Pullman’s victory was part of a new golden age for children’s books as it began being studied in universities and the YA market took off. When Mark Haddon followed him onto the podium in 2003 with his “crossover” debut, The Curious Incident of the Dog in the Night-Time – released as both an adult and youth release – no one batted an eyelid. It was, said jury chair Joan Bakewell, “quite exceptional in the way Haddon is able to express the child’s voice and empathize with the boy’s language.
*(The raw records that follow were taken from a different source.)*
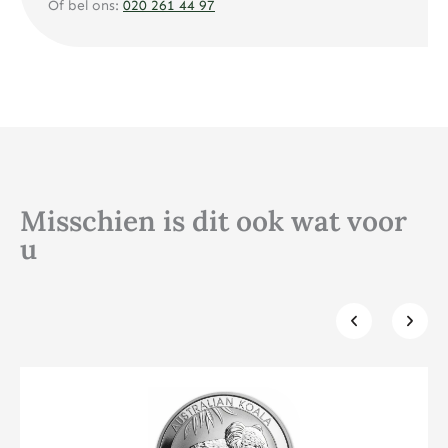
Of bel ons:
020 261 44 97
Misschien is dit ook wat voor
u
Klik hier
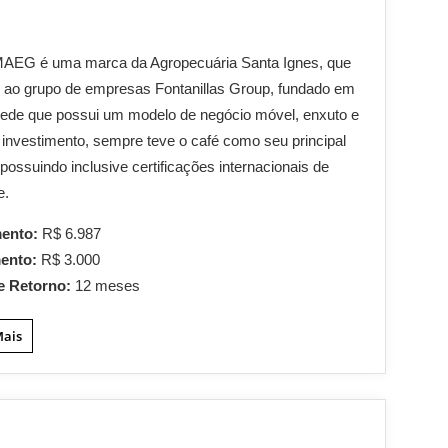
MAEG é uma marca da Agropecuária Santa Ignes, que
 ao grupo de empresas Fontanillas Group, fundado em
rede que possui um modelo de negócio móvel, enxuto e
 investimento, sempre teve o café como seu principal
 possuindo inclusive certificações internacionais de
e.
mento:
R$ 6.987
mento:
R$ 3.000
e Retorno:
12 meses
Mais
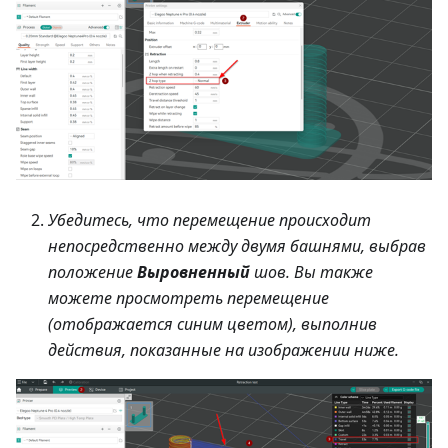
Убедитесь, что перемещение происходит
непосредственно между двумя башнями, выбрав
положение
Выровненный
шов. Вы также
можете просмотреть перемещение
(отображается синим цветом), выполнив
действия, показанные на изображении ниже.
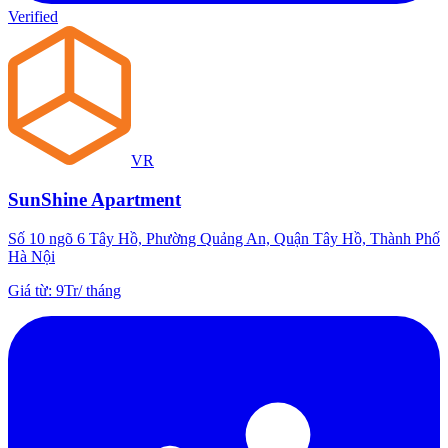
Verified
VR
SunShine Apartment
Số 10 ngõ 6 Tây Hồ, Phường Quảng An, Quận Tây Hồ, Thành Phố
Hà Nội
Giá từ
:
9Tr
/
tháng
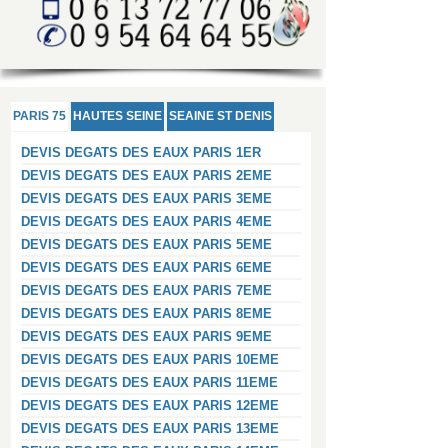
PARIS 75
HAUTES SEINE
SEAINE ST DENIS
DEVIS DEGATS DES EAUX PARIS 1ER
DEVIS DEGATS DES EAUX PARIS 2EME
DEVIS DEGATS DES EAUX PARIS 3EME
DEVIS DEGATS DES EAUX PARIS 4EME
DEVIS DEGATS DES EAUX PARIS 5EME
DEVIS DEGATS DES EAUX PARIS 6EME
DEVIS DEGATS DES EAUX PARIS 7EME
DEVIS DEGATS DES EAUX PARIS 8EME
DEVIS DEGATS DES EAUX PARIS 9EME
DEVIS DEGATS DES EAUX PARIS 10EME
DEVIS DEGATS DES EAUX PARIS 11EME
DEVIS DEGATS DES EAUX PARIS 12EME
DEVIS DEGATS DES EAUX PARIS 13EME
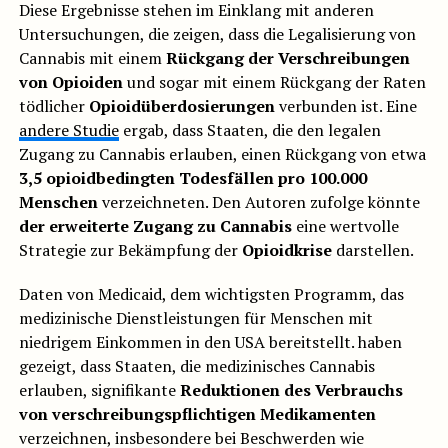
Diese Ergebnisse stehen im Einklang mit anderen
Untersuchungen, die zeigen, dass die Legalisierung von
Cannabis mit einem
Rückgang der Verschreibungen
von Opioiden
und sogar mit einem Rückgang der Raten
tödlicher
Opioidüberdosierungen
verbunden ist. Eine
andere Studie
ergab, dass Staaten, die den legalen
Zugang zu Cannabis erlauben, einen Rückgang von etwa
3,5 opioidbedingten Todesfällen pro 100.000
Menschen
verzeichneten. Den Autoren zufolge könnte
der erweiterte Zugang zu Cannabis
eine wertvolle
Strategie zur Bekämpfung der
Opioidkrise
darstellen.
Daten von Medicaid, dem wichtigsten Programm, das
medizinische Dienstleistungen für Menschen mit
niedrigem Einkommen in den USA bereitstellt. haben
gezeigt, dass Staaten, die medizinisches Cannabis
erlauben, signifikante
Reduktionen des Verbrauchs
von verschreibungspflichtigen Medikamenten
verzeichnen, insbesondere bei Beschwerden wie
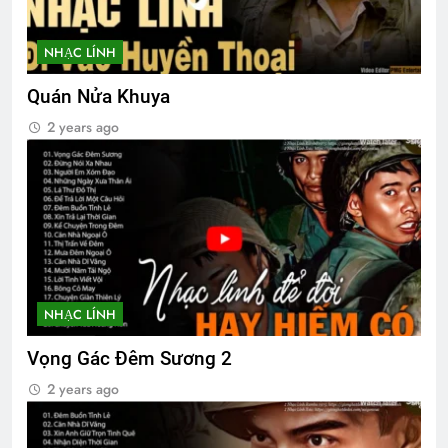
Văn thư số 009/BCH/TH/2024-2026
1 Year Ago
NHẠC LÍNH
Quán Nửa Khuya
GIỮ LẤY NỤ CƯỜI
2 years ago
3 Years Ago
Quang Lập – Album nhạc lính
2 Years Ago
How to copy an image on internet?
NHẠC LÍNH
2 Years Ago
Vọng Gác Đêm Sương 2
2 years ago
Liên Đoàn 81 Biệt Cách Nhảy Dù
2 Years Ago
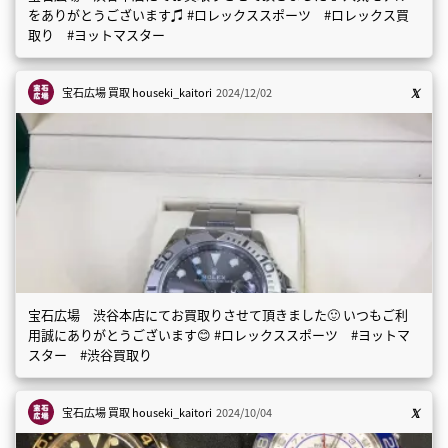
をありがとうございます♫ #ロレックススポーツ #ロレックス買
取り #ヨットマスター
宝石広場 買取
houseki_kaitori
2024/12/02
宝石広場 渋谷本店にてお買取りさせて頂きました🙂 いつもご利
用誠にありがとうございます😊 #ロレックススポーツ #ヨットマ
スター #渋谷買取り
宝石広場 買取
houseki_kaitori
2024/10/04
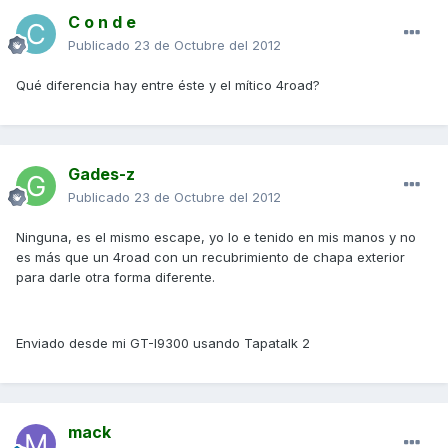
C o n d e
Publicado
23 de Octubre del 2012
Qué diferencia hay entre éste y el mítico 4road?
Gades-z
Publicado
23 de Octubre del 2012
Ninguna, es el mismo escape, yo lo e tenido en mis manos y no
es más que un 4road con un recubrimiento de chapa exterior
para darle otra forma diferente.
Enviado desde mi GT-I9300 usando Tapatalk 2
mack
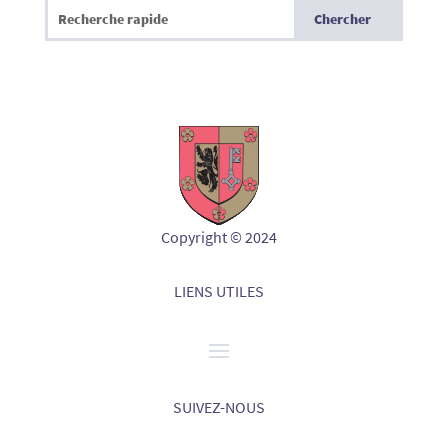
Copyright © 2024
LIENS UTILES
SUIVEZ-NOUS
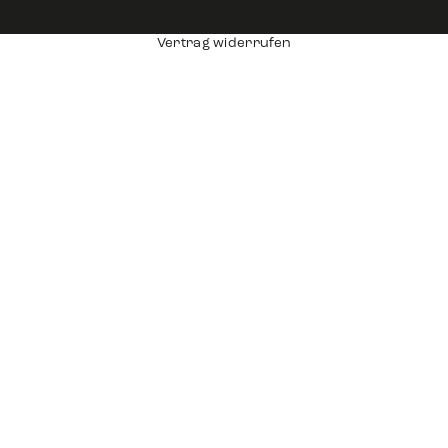
Vertrag widerrufen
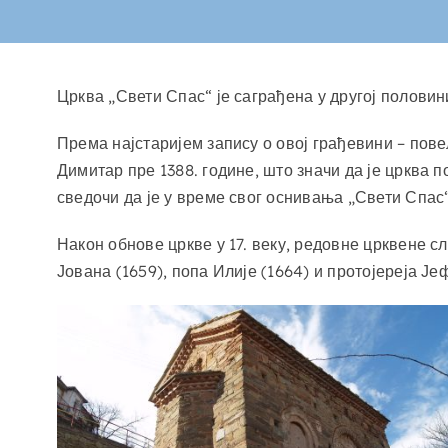
Црква „Свети Спас“ је саграђена у другој половини 
Према најстаријем запису о овој грађевини – пове
Димитар пре 1388. године, што значи да је црква 
сведочи да је у време свог оснивања „Свети Спас
Након обнове цркве у 17. веку, редовне црквене с
Јована (1659), попа Илије (1664) и протојереја Је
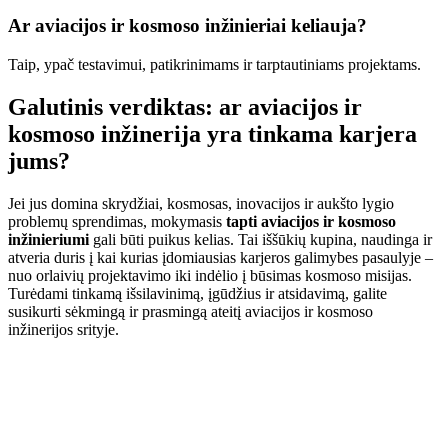
Ar aviacijos ir kosmoso inžinieriai keliauja?
Taip, ypač testavimui, patikrinimams ir tarptautiniams projektams.
Galutinis verdiktas: ar aviacijos ir
kosmoso inžinerija yra tinkama karjera
jums?
Jei jus domina skrydžiai, kosmosas, inovacijos ir aukšto lygio
problemų sprendimas, mokymasis
tapti aviacijos ir kosmoso
inžinieriumi
gali būti puikus kelias. Tai iššūkių kupina, naudinga ir
atveria duris į kai kurias įdomiausias karjeros galimybes pasaulyje –
nuo ​​orlaivių projektavimo iki indėlio į būsimas kosmoso misijas.
Turėdami tinkamą išsilavinimą, įgūdžius ir atsidavimą, galite
susikurti sėkmingą ir prasmingą ateitį aviacijos ir kosmoso
inžinerijos srityje.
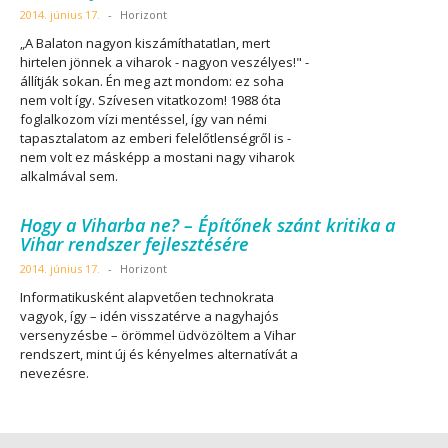
2014. június 17.
-
Horizont
„A Balaton nagyon kiszámíthatatlan, mert
hirtelen jönnek a viharok - nagyon veszélyes!" -
állítják sokan. Én meg azt mondom: ez soha
nem volt így. Szívesen vitatkozom! 1988 óta
foglalkozom vízi mentéssel, így van némi
tapasztalatom az emberi felelőtlenségről is -
nem volt ez másképp a mostani nagy viharok
alkalmával sem.
Hogy a Viharba ne? – Építőnek szánt kritika a
Vihar rendszer fejlesztésére
2014. június 17.
-
Horizont
Informatikusként alapvetően technokrata
vagyok, így – idén visszatérve a nagyhajós
versenyzésbe – örömmel üdvözöltem a Vihar
rendszert, mint új és kényelmes alternatívát a
nevezésre.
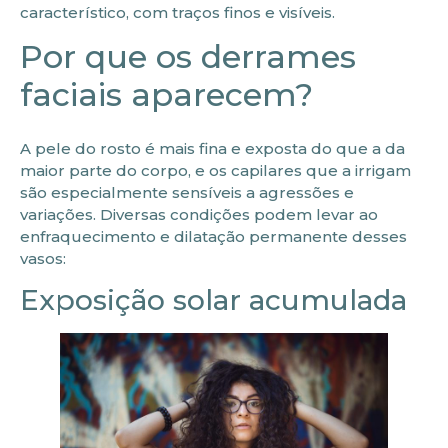
característico, com traços finos e visíveis.
Por que os derrames
faciais aparecem?
A pele do rosto é mais fina e exposta do que a da
maior parte do corpo, e os capilares que a irrigam
são especialmente sensíveis a agressões e
variações. Diversas condições podem levar ao
enfraquecimento e dilatação permanente desses
vasos:
Exposição solar acumulada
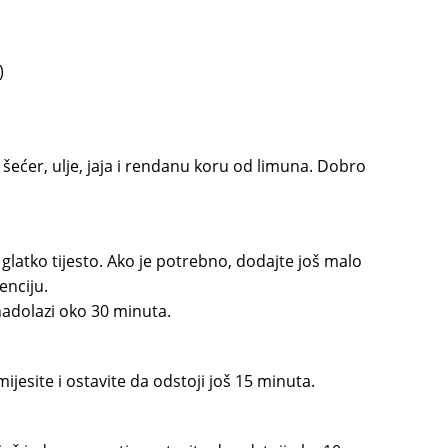
)
 šećer, ulje, jaja i rendanu koru od limuna. Dobro
glatko tijesto. Ako je potrebno, dodajte još malo
enciju.
 nadolazi oko 30 minuta.
jesite i ostavite da odstoji još 15 minuta.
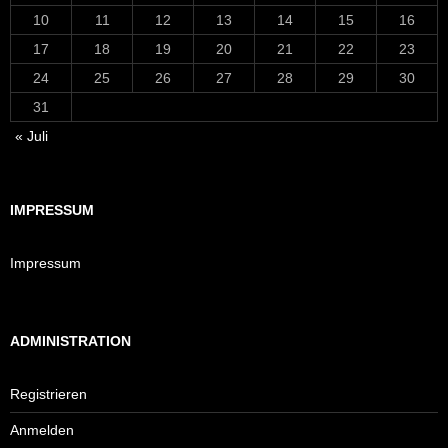
10
11
12
13
14
15
16
17
18
19
20
21
22
23
24
25
26
27
28
29
30
31
« Juli
IMPRESSUM
Impressum
ADMINISTRATION
Registrieren
Anmelden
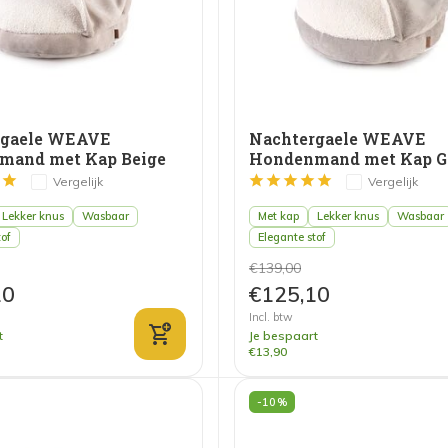
rgaele WEAVE
Nachtergaele WEAVE
mand met Kap Beige
Hondenmand met Kap G
Vergelijk
Vergelijk
Lekker knus
Wasbaar
Met kap
Lekker knus
Wasbaar
tof
Elegante stof
€139,00
10
€125,10
Incl. btw
t
Je bespaart
€13,90
-10%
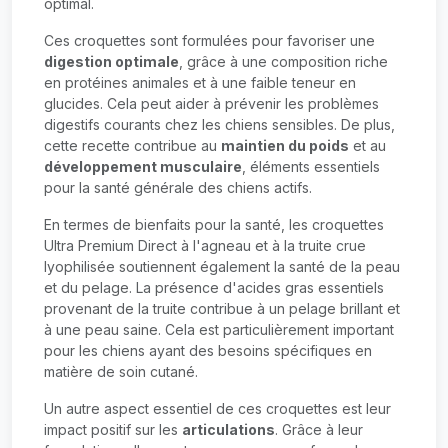
optimal.
Ces croquettes sont formulées pour favoriser une
digestion optimale
, grâce à une composition riche
en protéines animales et à une faible teneur en
glucides. Cela peut aider à prévenir les problèmes
digestifs courants chez les chiens sensibles. De plus,
cette recette contribue au
maintien du poids
et au
développement musculaire
, éléments essentiels
pour la santé générale des chiens actifs.
En termes de bienfaits pour la santé, les croquettes
Ultra Premium Direct à l'agneau et à la truite crue
lyophilisée soutiennent également la santé de la peau
et du pelage. La présence d'acides gras essentiels
provenant de la truite contribue à un pelage brillant et
à une peau saine. Cela est particulièrement important
pour les chiens ayant des besoins spécifiques en
matière de soin cutané.
Un autre aspect essentiel de ces croquettes est leur
impact positif sur les
articulations
. Grâce à leur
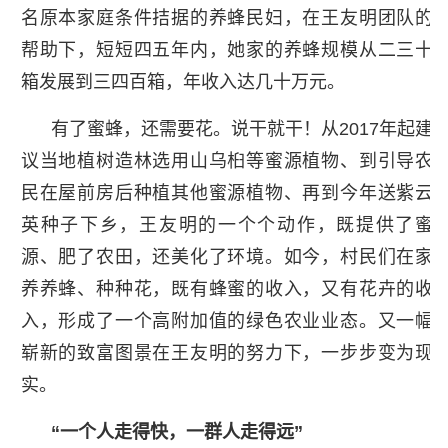
名原本家庭条件拮据的养蜂民妇，在王友明团队的
帮助下，短短四五年内，她家的养蜂规模从二三十
箱发展到三四百箱，年收入达几十万元。
有了蜜蜂，还需要花。说干就干！从2017年起建
议当地植树造林选用山乌桕等蜜源植物、到引导农
民在屋前房后种植其他蜜源植物、再到今年送紫云
英种子下乡，王友明的一个个动作，既提供了蜜
源、肥了农田，还美化了环境。如今，村民们在家
养养蜂、种种花，既有蜂蜜的收入，又有花卉的收
入，形成了一个高附加值的绿色农业业态。又一幅
崭新的致富图景在王友明的努力下，一步步变为现
实。
“一个人走得快，一群人走得远”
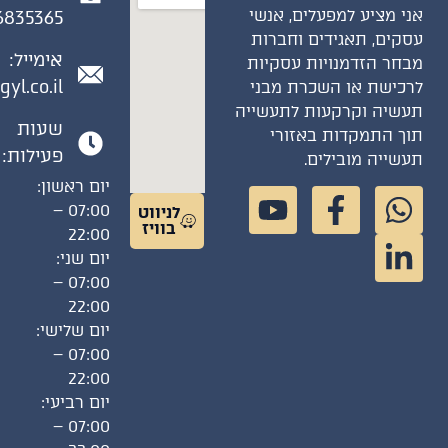
י מציע למפעלים, אנשי
6835365
קים, תאגידים וחברות
אימייל:
חר הזדמנויות עסקיות
gil@gyl.co.il
כישת או השכרת מבני
שיה וקרקעות לתעשייה
שעות
ך התמקדות באזורי
פעילות:
שייה מובילים.
יום ראשון:
07:00 –
לניווט
בוויז
22:00
יום שני:
07:00 –
22:00
יום שלישי:
07:00 –
22:00
יום רביעי:
07:00 –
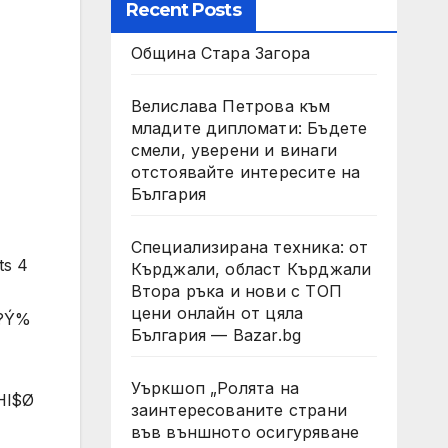
Recent Posts
Община Стара Загора
Велислава Петрова към
младите дипломати: Бъдете
смели, уверени и винаги
отстоявайте интересите на
България
Специализирана техника: от
ts 4
Кърджали, област Кърджали
Втора ръка и нови с ТОП
цени онлайн от цяла
?Ý%
България — Bazar.bg
Уъркшоп „Ролята на
l$Ø
заинтересованите страни
във външното осигуряване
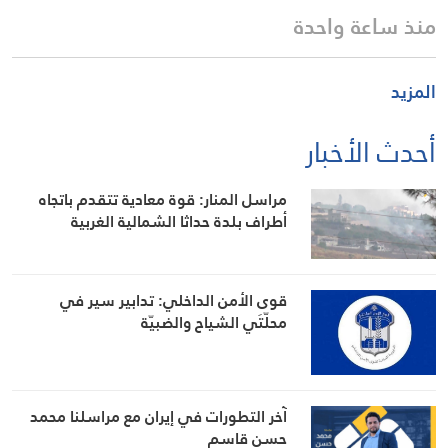
منذ ساعة واحدة
المزيد
أحدث الأخبار
مراسل المنار: قوة معادية تتقدم باتجاه
أطراف بلدة حداثا الشمالية الغربية
قوى الأمن الداخلي: تدابير سير في
محلّتَي الشياح والضبيّة
آخر التطورات في إيران مع مراسلنا محمد
حسن قاسم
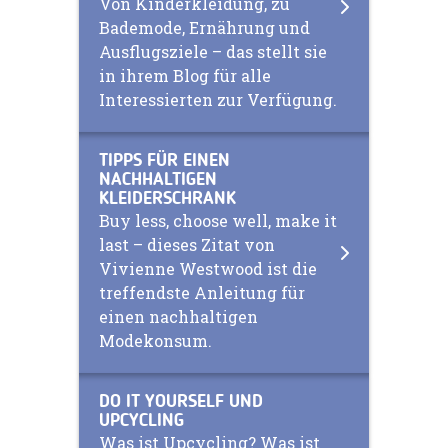
Von Kinderkleidung, zu
Bademode, Ernährung und
Ausflugsziele – das stellt sie
in ihrem Blog für alle
Interessierten zur Verfügung.
TIPPS FÜR EINEN
NACHHALTIGEN
KLEIDERSCHRANK
Buy less, choose well, make it
last – dieses Zitat von
Vivienne Westwood ist die
treffendste Anleitung für
einen nachhaltigen
Modekonsum.
DO IT YOURSELF UND
UPCYCLING
Was ist Upcycling? Was ist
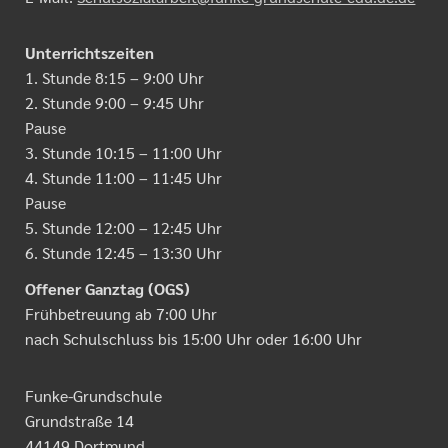
Unterrichtszeiten
1. Stunde 8:15 – 9:00 Uhr
2. Stunde 9:00 – 9:45 Uhr
Pause
3. Stunde 10:15 – 11:00 Uhr
4. Stunde 11:00 – 11:45 Uhr
Pause
5. Stunde 12:00 – 12:45 Uhr
6. Stunde 12:45 – 13:30 Uhr
Offener Ganztag (OGS)
Frühbetreuung ab 7:00 Uhr
nach Schulschluss bis 15:00 Uhr oder 16:00 Uhr
Funke-Grundschule
Grundstraße 14
44149 Dortmund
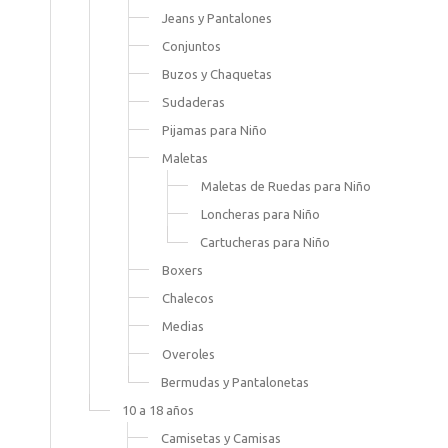
Jeans y Pantalones
Conjuntos
Buzos y Chaquetas
Sudaderas
Pijamas para Niño
Maletas
Maletas de Ruedas para Niño
Loncheras para Niño
Cartucheras para Niño
Boxers
Chalecos
Medias
Overoles
Bermudas y Pantalonetas
10 a 18 años
Camisetas y Camisas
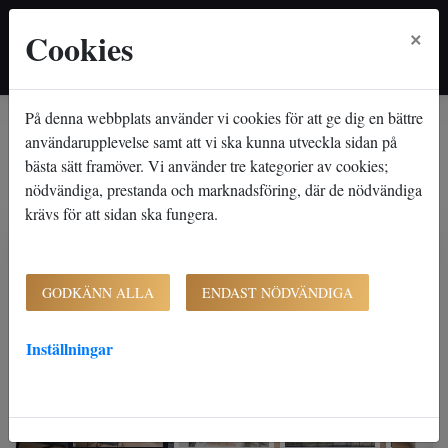
×
Cookies
På denna webbplats använder vi cookies för att ge dig en bättre
Hem
Lediga lägenheter
Ametistgatan 16 A
Ametistgatan 16 A
användarupplevelse samt att vi ska kunna utveckla sidan på
bästa sätt framöver. Vi använder tre kategorier av cookies;
Göteborg - Tynnered
nödvändiga, prestanda och marknadsföring, där de nödvändiga
krävs för att sidan ska fungera.
GODKÄNN ALLA
ENDAST NÖDVÄNDIGA
Inställningar
'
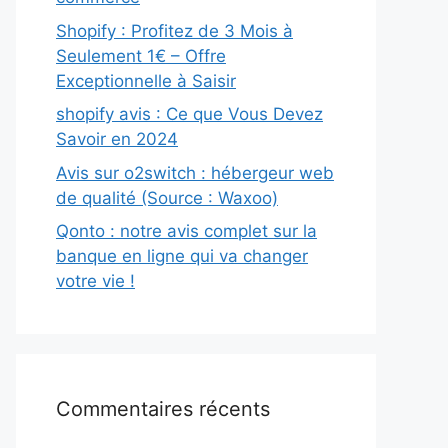
Shopify : Profitez de 3 Mois à
Seulement 1€ – Offre
Exceptionnelle à Saisir
shopify avis : Ce que Vous Devez
Savoir en 2024
Avis sur o2switch : hébergeur web
de qualité (Source : Waxoo)
Qonto : notre avis complet sur la
banque en ligne qui va changer
votre vie !
Commentaires récents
It’s extraordinary because of the limitations he’s put on himself. None of the judges knew anything like that.”
In 2012, writer Joan Brady — who became the first woman to win Book of the Year in 1993 — railed against the corporatization of literary awards. “Canada has the Governor General’s Literary Awards. The US has the National Book Awards. Australia has its Premiers’ Awards. France has academy awards. Germany, the German Book Prize. Don’t British authors also deserve national recognition?” she wrote. It’s a valid point in a way – commercial sponsors are fickle and subject to their own fluctuating fortunes – but it’s less likely than ever to catch on in today’s austerity. Sometimes you don’t know what you have until it’s gone.